Monday, April 1, 2013

Gravity and Grace: Monumental Works by El Anatsui

by Drew Martin
I saw Gravity and Grace: Monumental Works by El Anatsui yesterday at the Brooklyn Museum. It is definitely worth schlepping out to Brooklyn to see this beautiful body of work, in lieu of a visit to MoMA or the Met.

El Anatsui was born in Ghana in 1944 and now works out of Nigeria, where he employs a couple dozen young locals to pound, poke and loop thousands of liquor bottle caps and canned milk tops into metal tapestries. This is Anatsui’s first solo exhibition in a New York museum, and he pulls it off with ease.

Most people talk about Anatsui’s process as recycling but he does not like that term because he does not return the material back into the manufacturing cycle. He transforms discarded utilitarian objects into contemplative art objects. Anatsui speaks about his work as data, and leaves the decisions with the curators to be made at every level. He understands that viewers might approach his art as African textiles, but can also see in his rich, metal fabrics other influences and eras such as Klimt and the Vienna Secession.

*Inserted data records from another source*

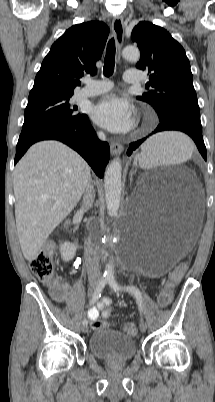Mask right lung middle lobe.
I'll use <instances>...</instances> for the list:
<instances>
[{"mask_svg": "<svg viewBox=\"0 0 215 402\" xmlns=\"http://www.w3.org/2000/svg\"><path fill=\"white\" fill-rule=\"evenodd\" d=\"M72 95L46 94L28 98L25 120L18 144L22 145L49 130L74 123L84 117L70 104Z\"/></svg>", "mask_w": 215, "mask_h": 402, "instance_id": "right-lung-middle-lobe-1", "label": "right lung middle lobe"}]
</instances>
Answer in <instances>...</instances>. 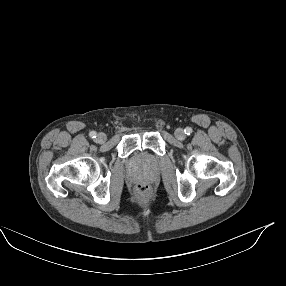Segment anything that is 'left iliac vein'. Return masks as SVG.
Wrapping results in <instances>:
<instances>
[{"label":"left iliac vein","instance_id":"left-iliac-vein-1","mask_svg":"<svg viewBox=\"0 0 286 286\" xmlns=\"http://www.w3.org/2000/svg\"><path fill=\"white\" fill-rule=\"evenodd\" d=\"M175 137L180 141L184 140L186 135H185L183 129H181V128L177 129L175 131Z\"/></svg>","mask_w":286,"mask_h":286}]
</instances>
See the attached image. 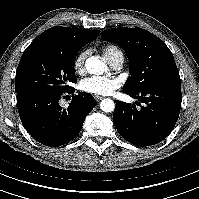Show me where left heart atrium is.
I'll use <instances>...</instances> for the list:
<instances>
[{
  "label": "left heart atrium",
  "mask_w": 199,
  "mask_h": 199,
  "mask_svg": "<svg viewBox=\"0 0 199 199\" xmlns=\"http://www.w3.org/2000/svg\"><path fill=\"white\" fill-rule=\"evenodd\" d=\"M80 90L97 96L112 94L120 87V82L115 78L92 76L80 82Z\"/></svg>",
  "instance_id": "39dd6f15"
}]
</instances>
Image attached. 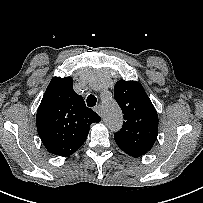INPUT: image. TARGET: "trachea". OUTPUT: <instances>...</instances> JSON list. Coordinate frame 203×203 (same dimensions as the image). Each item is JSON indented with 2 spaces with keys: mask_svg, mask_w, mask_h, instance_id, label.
<instances>
[{
  "mask_svg": "<svg viewBox=\"0 0 203 203\" xmlns=\"http://www.w3.org/2000/svg\"><path fill=\"white\" fill-rule=\"evenodd\" d=\"M86 102H87V106L94 107L96 105L97 99L94 95H89L87 97Z\"/></svg>",
  "mask_w": 203,
  "mask_h": 203,
  "instance_id": "3493384b",
  "label": "trachea"
}]
</instances>
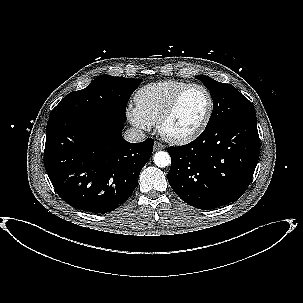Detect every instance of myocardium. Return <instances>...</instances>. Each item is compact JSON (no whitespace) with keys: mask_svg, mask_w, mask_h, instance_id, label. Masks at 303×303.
I'll use <instances>...</instances> for the list:
<instances>
[{"mask_svg":"<svg viewBox=\"0 0 303 303\" xmlns=\"http://www.w3.org/2000/svg\"><path fill=\"white\" fill-rule=\"evenodd\" d=\"M192 88H199L206 94V97L208 100V107H207V110H206V113H205L203 119L201 120L200 124L194 130H192L191 132H189L187 134H183V135L168 134L165 131L166 123L174 115V113H175L176 109L178 108L184 95ZM213 110H214V101H213V97H212V94L210 93V91L202 84L190 83L187 86H185L184 88H182L174 96V98L171 100V102L168 104V106L162 112V114L160 115V117L157 121V130H158L159 134L165 140H167L173 144L182 145V144L190 143V142L194 141L195 139H197L205 131V129L207 128V126L211 120Z\"/></svg>","mask_w":303,"mask_h":303,"instance_id":"1","label":"myocardium"}]
</instances>
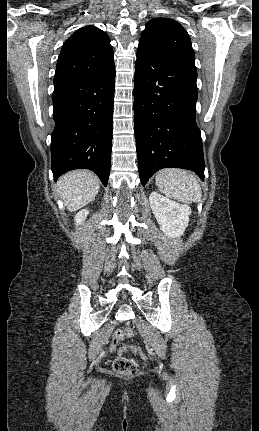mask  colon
Wrapping results in <instances>:
<instances>
[{
	"mask_svg": "<svg viewBox=\"0 0 259 431\" xmlns=\"http://www.w3.org/2000/svg\"><path fill=\"white\" fill-rule=\"evenodd\" d=\"M134 335L133 329L129 326H124L118 329L112 339V347L115 348L121 341L129 339ZM129 350L128 347L123 346L119 349V356L113 362L115 372L120 375H134L138 371V363L125 355ZM133 351L136 352L141 358H146V354L140 347H134Z\"/></svg>",
	"mask_w": 259,
	"mask_h": 431,
	"instance_id": "1",
	"label": "colon"
}]
</instances>
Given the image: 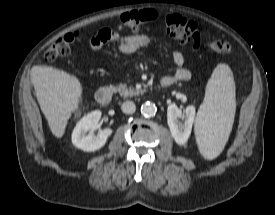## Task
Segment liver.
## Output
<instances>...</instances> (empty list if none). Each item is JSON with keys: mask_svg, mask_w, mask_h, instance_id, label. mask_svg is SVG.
Returning a JSON list of instances; mask_svg holds the SVG:
<instances>
[{"mask_svg": "<svg viewBox=\"0 0 275 215\" xmlns=\"http://www.w3.org/2000/svg\"><path fill=\"white\" fill-rule=\"evenodd\" d=\"M31 82L52 134L61 138L67 122L78 109L82 85L78 78L50 66H33Z\"/></svg>", "mask_w": 275, "mask_h": 215, "instance_id": "liver-1", "label": "liver"}]
</instances>
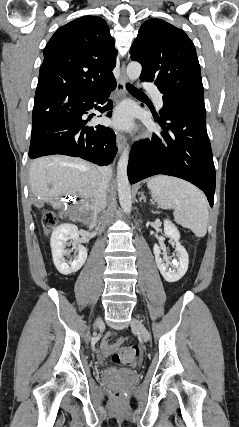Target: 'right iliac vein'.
Here are the masks:
<instances>
[{"label": "right iliac vein", "instance_id": "63e3f726", "mask_svg": "<svg viewBox=\"0 0 239 427\" xmlns=\"http://www.w3.org/2000/svg\"><path fill=\"white\" fill-rule=\"evenodd\" d=\"M101 324H102V319L101 318H97V320L95 321V324H94V328L99 327Z\"/></svg>", "mask_w": 239, "mask_h": 427}]
</instances>
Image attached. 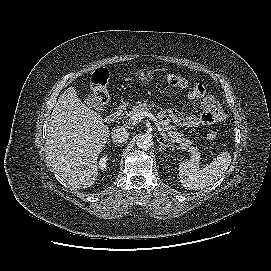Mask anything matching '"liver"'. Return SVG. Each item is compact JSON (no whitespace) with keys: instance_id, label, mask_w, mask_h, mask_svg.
Here are the masks:
<instances>
[{"instance_id":"obj_1","label":"liver","mask_w":271,"mask_h":271,"mask_svg":"<svg viewBox=\"0 0 271 271\" xmlns=\"http://www.w3.org/2000/svg\"><path fill=\"white\" fill-rule=\"evenodd\" d=\"M109 127L67 88L53 109L47 134L48 157L54 170L77 189L92 186L97 160L108 141Z\"/></svg>"}]
</instances>
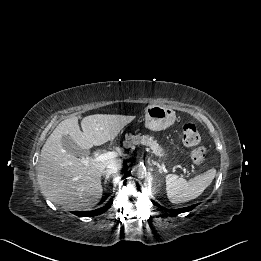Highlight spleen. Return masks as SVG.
Returning a JSON list of instances; mask_svg holds the SVG:
<instances>
[{
  "label": "spleen",
  "mask_w": 261,
  "mask_h": 261,
  "mask_svg": "<svg viewBox=\"0 0 261 261\" xmlns=\"http://www.w3.org/2000/svg\"><path fill=\"white\" fill-rule=\"evenodd\" d=\"M215 176L216 169L214 168L195 176L189 181L175 174H168L165 178L167 196L175 204L193 200L204 192Z\"/></svg>",
  "instance_id": "3e777b00"
}]
</instances>
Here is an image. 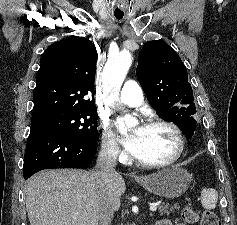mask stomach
<instances>
[{"label":"stomach","instance_id":"0dacf381","mask_svg":"<svg viewBox=\"0 0 237 225\" xmlns=\"http://www.w3.org/2000/svg\"><path fill=\"white\" fill-rule=\"evenodd\" d=\"M192 177L183 168L171 166L136 181L147 191L166 198H177L189 188Z\"/></svg>","mask_w":237,"mask_h":225}]
</instances>
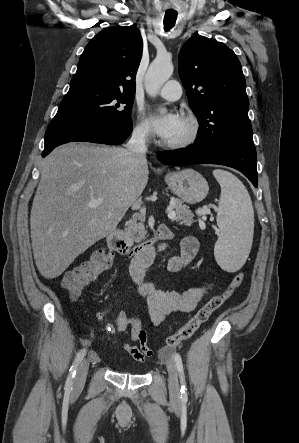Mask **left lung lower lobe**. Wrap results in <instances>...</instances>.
Segmentation results:
<instances>
[{
  "label": "left lung lower lobe",
  "instance_id": "left-lung-lower-lobe-1",
  "mask_svg": "<svg viewBox=\"0 0 299 443\" xmlns=\"http://www.w3.org/2000/svg\"><path fill=\"white\" fill-rule=\"evenodd\" d=\"M156 156L166 165L219 164L232 167L258 186L254 146L209 148L194 144L185 149L159 152Z\"/></svg>",
  "mask_w": 299,
  "mask_h": 443
}]
</instances>
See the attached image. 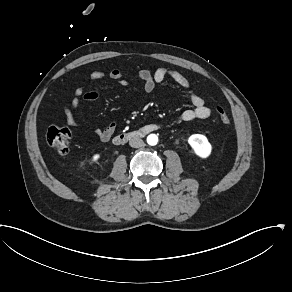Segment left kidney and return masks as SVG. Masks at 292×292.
<instances>
[{
	"mask_svg": "<svg viewBox=\"0 0 292 292\" xmlns=\"http://www.w3.org/2000/svg\"><path fill=\"white\" fill-rule=\"evenodd\" d=\"M187 142L194 154L200 159H207L212 154L213 146L203 134H192L187 139Z\"/></svg>",
	"mask_w": 292,
	"mask_h": 292,
	"instance_id": "1",
	"label": "left kidney"
}]
</instances>
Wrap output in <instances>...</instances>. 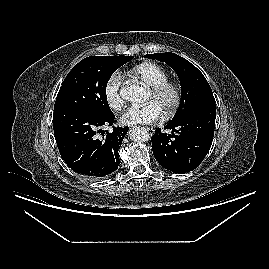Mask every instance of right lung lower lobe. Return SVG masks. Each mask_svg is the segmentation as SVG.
I'll use <instances>...</instances> for the list:
<instances>
[{"instance_id": "98d812e1", "label": "right lung lower lobe", "mask_w": 269, "mask_h": 269, "mask_svg": "<svg viewBox=\"0 0 269 269\" xmlns=\"http://www.w3.org/2000/svg\"><path fill=\"white\" fill-rule=\"evenodd\" d=\"M114 118L112 111L100 113L83 108L54 110L56 143L62 159L73 171L96 180L117 170L120 163L118 149L128 127L113 128L112 132L106 133L101 129L104 125L111 126Z\"/></svg>"}]
</instances>
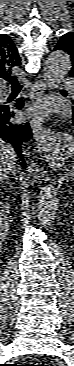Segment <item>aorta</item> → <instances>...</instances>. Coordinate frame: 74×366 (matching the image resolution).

Anatsui warns to not stop there. This work is not simply decorative. His use of the liquor tops is a commentary on the European slave trade, which exchanged drink for slave labor that was sent to the colonies to grow and harvest sugarcane in order to make the liquors. He is also quick to challenge the Western concept of ocular beauty, explaining that in Africa beauty is more a matter of character than surface.